Ethylene: A Master Regulator of Salinity Stress Tolerance in Plants
Riyazuddin Riyazuddin,
Radhika Verma,
Kalpita Singh,
Nisha Nisha,
Monika Keisham,
Kaushal Kumar Bhati,
Sun Tae Kim,
Ravi Gupta
Affiliations
Riyazuddin Riyazuddin
Department of Plant Biology, Faculty of Science and Informatics, University of Szeged, Közép fasor 52, H-6726 Szeged, Hungary
Radhika Verma
Department of Biotechnology, Visva-Bharati Central University, Santiniketan, West Bengal 731235, India
Kalpita Singh
School of Biotechnology, Gautam Buddha University, Greater Noida, Uttar Pradesh 201312, India
Nisha Nisha
Department of Integrated Plant Protection, Plant Protection Institute, Faculty of Horticultural Sciences, Szent István University, Páter Károly utca 1, H-2100 Gödöllo, Hungary
Monika Keisham
Department of Botany, University of Delhi, New Delhi 110007, India
Kaushal Kumar Bhati
Louvain Institute of Biomolecular Science, Catholic University of Louvain, B-1348 Louvain-la-Neuve, Belgium
Sun Tae Kim
Department of Plant Bioscience, Pusan National University, Miryang 50463, Korea
Ravi Gupta
Department of Botany, School of Chemical and Life Sciences, Jamia Hamdard, Hamdard Nagar, New Delhi 110062, India
Salinity stress is one of the major threats to agricultural productivity across the globe.

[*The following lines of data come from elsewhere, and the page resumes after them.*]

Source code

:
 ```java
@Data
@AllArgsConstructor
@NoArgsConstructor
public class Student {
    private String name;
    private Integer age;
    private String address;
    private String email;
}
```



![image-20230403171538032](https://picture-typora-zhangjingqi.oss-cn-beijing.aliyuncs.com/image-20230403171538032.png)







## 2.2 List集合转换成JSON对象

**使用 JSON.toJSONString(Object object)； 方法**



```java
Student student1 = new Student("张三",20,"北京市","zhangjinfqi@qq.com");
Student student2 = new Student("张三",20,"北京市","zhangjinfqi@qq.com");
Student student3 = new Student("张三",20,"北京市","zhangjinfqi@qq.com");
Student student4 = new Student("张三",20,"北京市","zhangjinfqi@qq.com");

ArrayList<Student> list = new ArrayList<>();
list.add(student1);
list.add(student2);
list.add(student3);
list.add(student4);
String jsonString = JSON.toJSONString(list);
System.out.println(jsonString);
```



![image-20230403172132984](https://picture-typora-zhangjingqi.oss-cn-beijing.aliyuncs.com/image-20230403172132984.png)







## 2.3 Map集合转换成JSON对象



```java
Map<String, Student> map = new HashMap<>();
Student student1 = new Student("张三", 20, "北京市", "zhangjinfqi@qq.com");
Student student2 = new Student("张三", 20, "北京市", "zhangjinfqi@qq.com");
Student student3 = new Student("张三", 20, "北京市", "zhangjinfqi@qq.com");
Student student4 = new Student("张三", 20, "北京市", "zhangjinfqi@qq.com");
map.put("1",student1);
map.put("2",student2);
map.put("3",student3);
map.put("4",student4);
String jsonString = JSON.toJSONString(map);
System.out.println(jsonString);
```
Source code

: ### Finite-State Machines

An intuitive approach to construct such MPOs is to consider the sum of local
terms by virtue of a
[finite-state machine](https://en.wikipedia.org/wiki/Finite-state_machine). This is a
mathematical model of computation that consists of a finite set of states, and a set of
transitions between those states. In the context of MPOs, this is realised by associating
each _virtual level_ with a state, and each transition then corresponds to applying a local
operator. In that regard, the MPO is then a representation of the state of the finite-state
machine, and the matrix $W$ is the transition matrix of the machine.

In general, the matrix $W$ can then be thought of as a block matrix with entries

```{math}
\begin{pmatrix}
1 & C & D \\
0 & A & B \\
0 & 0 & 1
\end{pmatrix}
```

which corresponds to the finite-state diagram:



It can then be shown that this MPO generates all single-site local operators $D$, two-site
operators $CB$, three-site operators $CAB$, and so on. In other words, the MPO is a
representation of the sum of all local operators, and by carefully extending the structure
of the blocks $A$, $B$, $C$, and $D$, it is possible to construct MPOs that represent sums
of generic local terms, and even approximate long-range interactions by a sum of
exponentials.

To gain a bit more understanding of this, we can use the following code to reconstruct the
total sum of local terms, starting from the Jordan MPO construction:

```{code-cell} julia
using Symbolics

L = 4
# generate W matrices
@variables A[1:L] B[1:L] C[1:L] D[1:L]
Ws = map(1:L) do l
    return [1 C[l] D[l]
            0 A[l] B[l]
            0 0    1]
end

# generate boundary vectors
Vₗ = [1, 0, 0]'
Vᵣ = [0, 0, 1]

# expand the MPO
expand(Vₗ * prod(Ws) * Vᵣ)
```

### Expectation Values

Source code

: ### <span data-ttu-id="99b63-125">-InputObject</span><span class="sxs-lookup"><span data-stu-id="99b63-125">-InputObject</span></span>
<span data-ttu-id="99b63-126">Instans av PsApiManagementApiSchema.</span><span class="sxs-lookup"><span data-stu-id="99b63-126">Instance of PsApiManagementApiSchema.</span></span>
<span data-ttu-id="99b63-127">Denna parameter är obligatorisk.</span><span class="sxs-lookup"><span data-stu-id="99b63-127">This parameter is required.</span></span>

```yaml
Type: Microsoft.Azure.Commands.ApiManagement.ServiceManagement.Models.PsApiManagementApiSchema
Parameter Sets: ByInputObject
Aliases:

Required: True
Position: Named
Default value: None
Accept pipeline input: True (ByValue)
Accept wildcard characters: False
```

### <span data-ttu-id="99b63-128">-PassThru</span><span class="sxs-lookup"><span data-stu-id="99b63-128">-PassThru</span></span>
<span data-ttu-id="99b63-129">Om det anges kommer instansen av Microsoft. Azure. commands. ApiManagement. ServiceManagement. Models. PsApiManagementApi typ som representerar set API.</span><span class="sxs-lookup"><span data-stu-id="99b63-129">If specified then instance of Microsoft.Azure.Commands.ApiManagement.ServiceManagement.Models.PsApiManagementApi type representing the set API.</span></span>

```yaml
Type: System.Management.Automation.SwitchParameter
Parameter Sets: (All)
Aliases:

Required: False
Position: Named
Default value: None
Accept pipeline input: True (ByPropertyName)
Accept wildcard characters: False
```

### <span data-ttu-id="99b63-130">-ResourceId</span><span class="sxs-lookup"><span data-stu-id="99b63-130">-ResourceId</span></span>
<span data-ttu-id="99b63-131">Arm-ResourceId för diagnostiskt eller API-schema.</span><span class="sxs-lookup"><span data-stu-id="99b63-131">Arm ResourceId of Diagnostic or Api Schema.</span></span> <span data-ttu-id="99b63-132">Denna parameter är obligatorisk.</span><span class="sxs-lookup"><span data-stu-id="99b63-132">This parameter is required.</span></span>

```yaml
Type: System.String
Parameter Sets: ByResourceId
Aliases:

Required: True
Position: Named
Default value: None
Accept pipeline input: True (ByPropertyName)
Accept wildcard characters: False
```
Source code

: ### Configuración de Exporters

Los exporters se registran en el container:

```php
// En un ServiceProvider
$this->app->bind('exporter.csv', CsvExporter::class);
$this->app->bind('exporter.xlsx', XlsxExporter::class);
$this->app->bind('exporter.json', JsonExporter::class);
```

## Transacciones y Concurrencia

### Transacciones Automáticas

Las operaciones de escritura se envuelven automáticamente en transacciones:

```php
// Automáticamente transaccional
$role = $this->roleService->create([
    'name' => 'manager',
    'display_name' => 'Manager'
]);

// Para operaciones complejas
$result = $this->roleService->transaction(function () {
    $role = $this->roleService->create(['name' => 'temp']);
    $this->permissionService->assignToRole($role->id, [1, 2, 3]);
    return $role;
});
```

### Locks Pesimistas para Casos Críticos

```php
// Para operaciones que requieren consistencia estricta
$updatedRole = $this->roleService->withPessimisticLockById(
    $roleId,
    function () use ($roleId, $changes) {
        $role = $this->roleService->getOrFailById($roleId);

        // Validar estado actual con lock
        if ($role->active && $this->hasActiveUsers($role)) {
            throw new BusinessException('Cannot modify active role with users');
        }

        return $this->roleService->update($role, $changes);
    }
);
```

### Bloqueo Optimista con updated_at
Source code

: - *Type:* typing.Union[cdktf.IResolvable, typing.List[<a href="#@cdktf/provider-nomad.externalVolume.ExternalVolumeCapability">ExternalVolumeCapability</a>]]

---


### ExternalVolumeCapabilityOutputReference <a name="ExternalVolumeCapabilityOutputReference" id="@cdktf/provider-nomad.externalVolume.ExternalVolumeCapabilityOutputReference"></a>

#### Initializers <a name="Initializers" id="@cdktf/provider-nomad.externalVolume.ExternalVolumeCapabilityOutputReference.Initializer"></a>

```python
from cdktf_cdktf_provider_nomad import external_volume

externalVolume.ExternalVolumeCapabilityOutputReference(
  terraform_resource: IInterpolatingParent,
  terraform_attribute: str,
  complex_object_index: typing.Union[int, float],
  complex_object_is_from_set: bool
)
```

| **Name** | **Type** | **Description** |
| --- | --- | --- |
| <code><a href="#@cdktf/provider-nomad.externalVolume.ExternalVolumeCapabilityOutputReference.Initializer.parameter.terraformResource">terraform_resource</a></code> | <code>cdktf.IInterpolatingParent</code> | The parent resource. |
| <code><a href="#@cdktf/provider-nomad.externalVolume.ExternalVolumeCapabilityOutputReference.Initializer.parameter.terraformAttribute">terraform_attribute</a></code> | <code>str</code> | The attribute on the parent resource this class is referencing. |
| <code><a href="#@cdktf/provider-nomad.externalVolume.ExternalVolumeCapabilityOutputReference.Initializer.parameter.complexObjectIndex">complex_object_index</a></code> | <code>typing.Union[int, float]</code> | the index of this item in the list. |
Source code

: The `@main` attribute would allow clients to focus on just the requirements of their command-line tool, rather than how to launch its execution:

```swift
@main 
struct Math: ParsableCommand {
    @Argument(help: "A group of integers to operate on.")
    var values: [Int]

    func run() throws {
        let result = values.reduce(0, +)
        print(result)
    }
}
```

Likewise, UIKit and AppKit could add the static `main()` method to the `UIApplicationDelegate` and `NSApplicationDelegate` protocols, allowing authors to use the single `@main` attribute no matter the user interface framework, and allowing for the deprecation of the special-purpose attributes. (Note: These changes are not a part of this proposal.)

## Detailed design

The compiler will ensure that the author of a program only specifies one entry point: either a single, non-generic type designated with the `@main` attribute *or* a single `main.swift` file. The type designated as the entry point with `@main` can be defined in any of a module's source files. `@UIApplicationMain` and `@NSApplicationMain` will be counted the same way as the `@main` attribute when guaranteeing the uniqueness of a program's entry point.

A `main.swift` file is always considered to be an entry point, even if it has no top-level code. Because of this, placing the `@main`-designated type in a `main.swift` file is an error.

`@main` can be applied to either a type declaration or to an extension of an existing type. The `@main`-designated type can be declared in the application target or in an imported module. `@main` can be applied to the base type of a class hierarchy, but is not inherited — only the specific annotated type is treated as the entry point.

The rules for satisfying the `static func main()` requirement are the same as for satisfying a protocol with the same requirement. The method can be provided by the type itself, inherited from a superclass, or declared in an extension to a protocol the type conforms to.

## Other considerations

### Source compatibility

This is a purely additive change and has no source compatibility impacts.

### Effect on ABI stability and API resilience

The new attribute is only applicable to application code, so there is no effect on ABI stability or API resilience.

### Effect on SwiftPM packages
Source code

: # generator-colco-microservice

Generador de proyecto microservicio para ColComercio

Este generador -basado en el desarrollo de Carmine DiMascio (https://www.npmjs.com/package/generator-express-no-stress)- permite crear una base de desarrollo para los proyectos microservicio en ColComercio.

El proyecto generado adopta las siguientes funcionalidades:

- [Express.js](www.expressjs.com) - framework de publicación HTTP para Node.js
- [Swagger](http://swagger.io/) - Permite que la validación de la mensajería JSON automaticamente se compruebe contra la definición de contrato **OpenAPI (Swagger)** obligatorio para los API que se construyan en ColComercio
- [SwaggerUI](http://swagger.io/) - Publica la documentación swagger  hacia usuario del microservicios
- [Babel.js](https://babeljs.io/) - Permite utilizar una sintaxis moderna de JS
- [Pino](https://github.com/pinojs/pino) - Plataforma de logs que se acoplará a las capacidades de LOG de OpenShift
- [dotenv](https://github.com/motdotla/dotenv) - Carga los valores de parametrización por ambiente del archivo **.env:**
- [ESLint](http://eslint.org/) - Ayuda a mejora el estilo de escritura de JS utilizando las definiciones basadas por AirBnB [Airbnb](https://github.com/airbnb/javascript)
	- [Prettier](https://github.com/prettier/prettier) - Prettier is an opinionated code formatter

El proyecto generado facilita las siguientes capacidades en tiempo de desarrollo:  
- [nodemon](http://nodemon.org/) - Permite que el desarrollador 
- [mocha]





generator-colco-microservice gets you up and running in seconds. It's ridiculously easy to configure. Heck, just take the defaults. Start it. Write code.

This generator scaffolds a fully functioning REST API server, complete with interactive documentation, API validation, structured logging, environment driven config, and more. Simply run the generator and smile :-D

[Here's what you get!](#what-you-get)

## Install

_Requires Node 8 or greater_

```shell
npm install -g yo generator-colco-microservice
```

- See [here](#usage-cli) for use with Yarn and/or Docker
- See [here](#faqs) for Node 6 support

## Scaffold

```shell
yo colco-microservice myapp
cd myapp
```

Research in the past three decades, therefore, has focused on analyzing the effects of salinity stress on the plants. Evidence gathered over the years supports the role of ethylene as a key regulator of salinity stress tolerance in plants. This gaseous plant hormone regulates many vital cellular processes starting from seed germination to photosynthesis for maintaining the plants’ growth and yield under salinity stress. Ethylene modulates salinity stress responses largely via maintaining the homeostasis of Na+/K+, nutrients, and reactive oxygen species (ROS) by inducing antioxidant defense in addition to elevating the assimilation of nitrates and sulfates. Moreover, a cross-talk of ethylene signaling with other phytohormones has also been observed, which collectively regulate the salinity stress responses in plants. The present review provides a comprehensive update on the prospects of ethylene signaling and its cross-talk with other phytohormones to regulate salinity stress tolerance in plants.